Resultados referentes a 2006

 

Resultados referentes a 2008

 

Firewall

A utilização de firewalls, para proteger as redes locais contra invasores que usam a Internet para acessar os servidores das empresas, inclui tanto soluções em software (como o uso do ISA Server da Microsoft e Linux) quanto em hardware (Checkpoint, Dlink, Cisco), com ligeira predominância para as primeiras. Esta organização é encontrada em nos três estudos realizados em anos diferentes.

Das empresas que afirmavam não utilizar nenhum tipo de Firewall, observa-se uma queda na porcentagem, de vinte e seis para treze por cento entre 2004 e 2006, número que não se altera tanto em 2008, o que mostra uma maior preocupação com proteção.

Resultados referentes a 2004

 

Resultados referentes a 2006

 

Resultados referentes a 2008

 

Firewall x Número de Servidores

Comparando o uso de firewalls com a quantidade de servidores presentes nas empresas, observamos que o uso de Linux está mais concentrado nas instalações menores. Esta configuração esta presente em ambos os estudos.

Diferentemente dos dados revelados no estudo realizado em 2004, onde a Cisco só aparecia dentre as empresas com mais de vinte e cinco servidores, percebemos que em 2006, a Cisco amplia sua participação fazendo-se presente em todas as empresas, das pequenas as grandes, sendo pouco citada em 2008. Check Point, ISA Server e Linux são as mais utilizadas pelas grandes empresas em 2008, destacamos aqui que o uso de Linux está presente em empresas de todos os tamanhos.

Resultados referentes a 2004

 

Resultados referentes a 2006

 

Resultados referentes a 2008

 

Plano de contingência

A existência de um plano de contingência visa facilitar a continuidade das operações da empresa em caso de problemas. Como esperado, a existência de planos de contingência é maior nas instalações maiores, mas não varia muito entre as várias faixas menores. Este fator pode ser percebido nos estudos de 2004 e 2006. Comparando os resultados, percebemos que a porcentagem de empresas que afirmam terem um plano de continência aumentou significativamente.

Já no estudo de 2008 o número de empresas que não possuem um plano de contingência aumentou consideravelmente, inclusive entre empresas com mais de cinqüenta servidores.

Resultados referentes a 2004

 

Resultados referentes a 2006

 

Resultados referentes a 2008

 

Servidores espelhados remotamente

Quando questionamos sobre a existência de servidores espelhados remotamente, verificamos que quarenta e dois por cento das empresas abordadas utilizam este recurso, enquanto a maioria das empresas ainda não utiliza.

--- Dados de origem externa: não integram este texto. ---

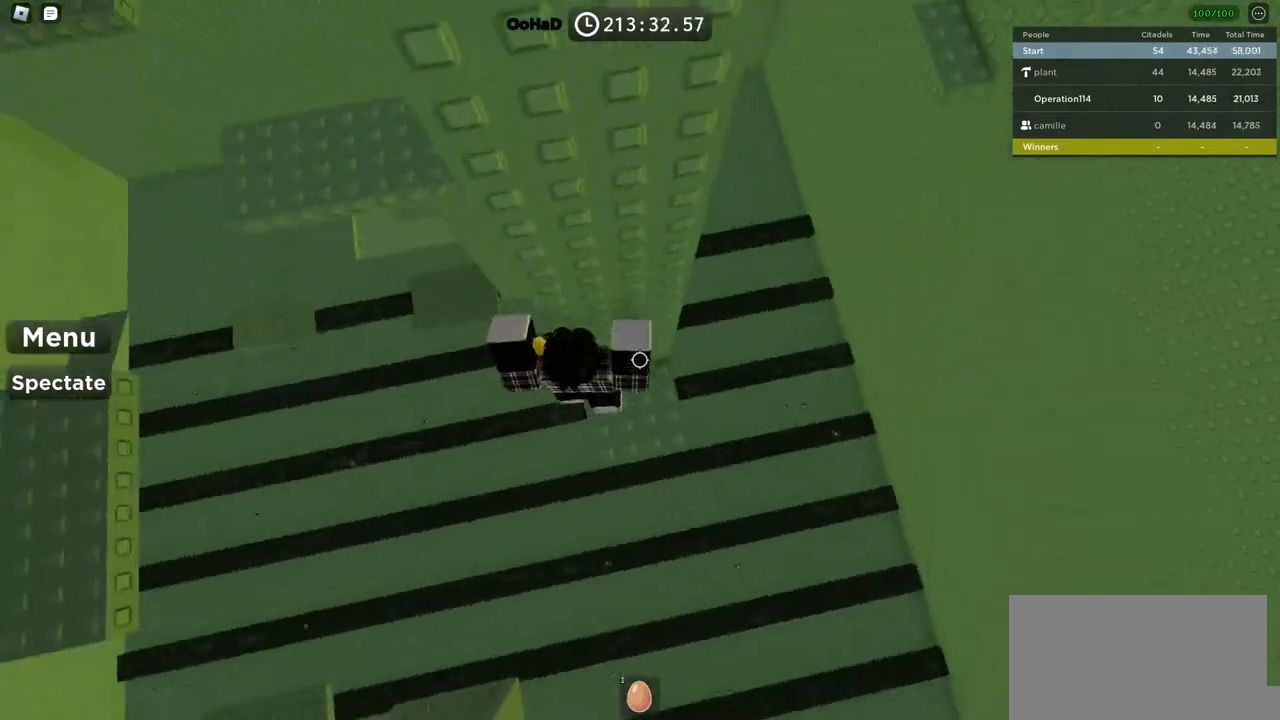
{"keys": [], "events": [[184, "d", "up"], [184, "w", "up"], [367, "d", "down"], [367, "w", "down"], [450, "d", "up"], [450, "w", "up"]]}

Independente dos números levantados no estudo realizado em 2006, podemos perceber que a porcentagem de empresas que se utilizam deste recursos aumentou em todas as faixas pesquisadas.

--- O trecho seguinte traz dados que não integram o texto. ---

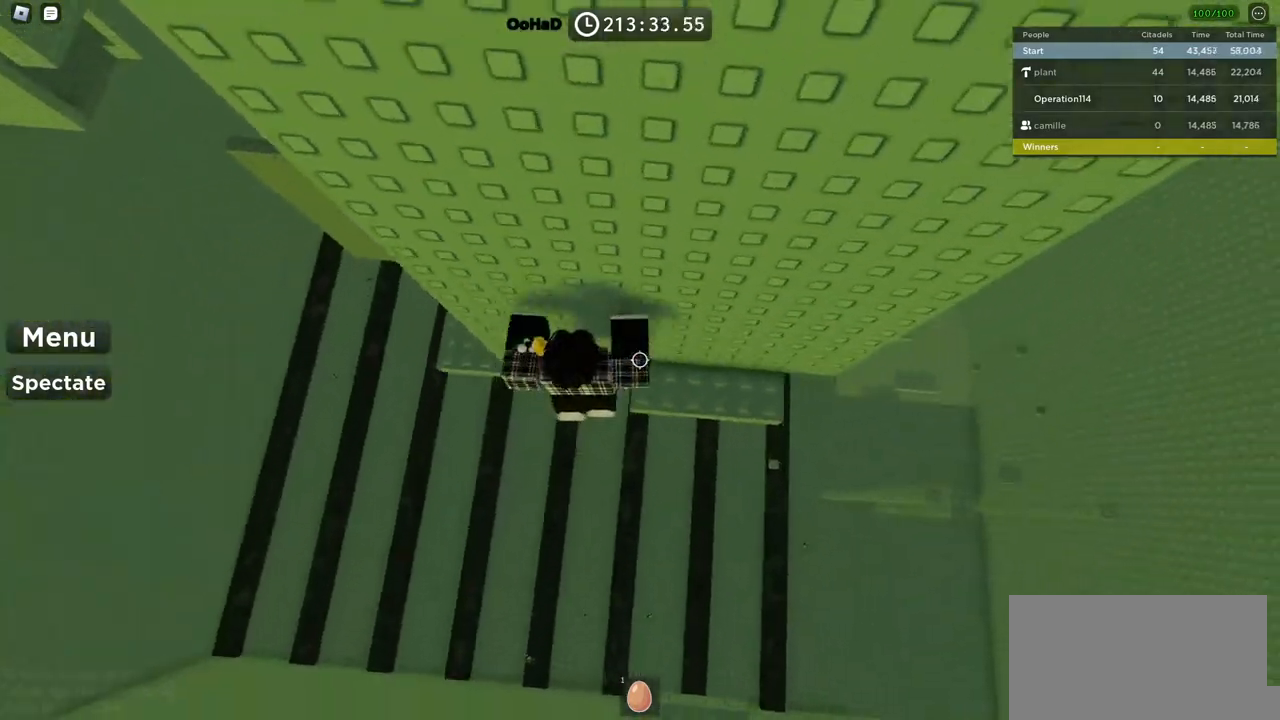
{"keys": ["shift"], "events": [[17, "w", "down"], [250, "d", "up"], [250, "w", "up"], [500, "shift", "down"]]}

No estudo de 2008 os números não se alteram em grande escala, mas podemos perceber que o número de grandes empresas que não possuem, aumentou, o que indica que essas empresas estão buscando outros tipos de tecnologia.

Resultados referentes a 2004

 

Resultados referentes a 2006

 

Resultados referentes a 2008

 

Conclusão

A comparação dos resultados dos anos de 2004, 2006 e 2008 exibe uma clara evolução no sentido de melhorar o nível de segurança nas empresas. Entretanto, o nível de proteção implementado ainda não é completo, em comparação com as recomendações dos especialistas, principalmente quando observamos apenas as empresas com instalações menores.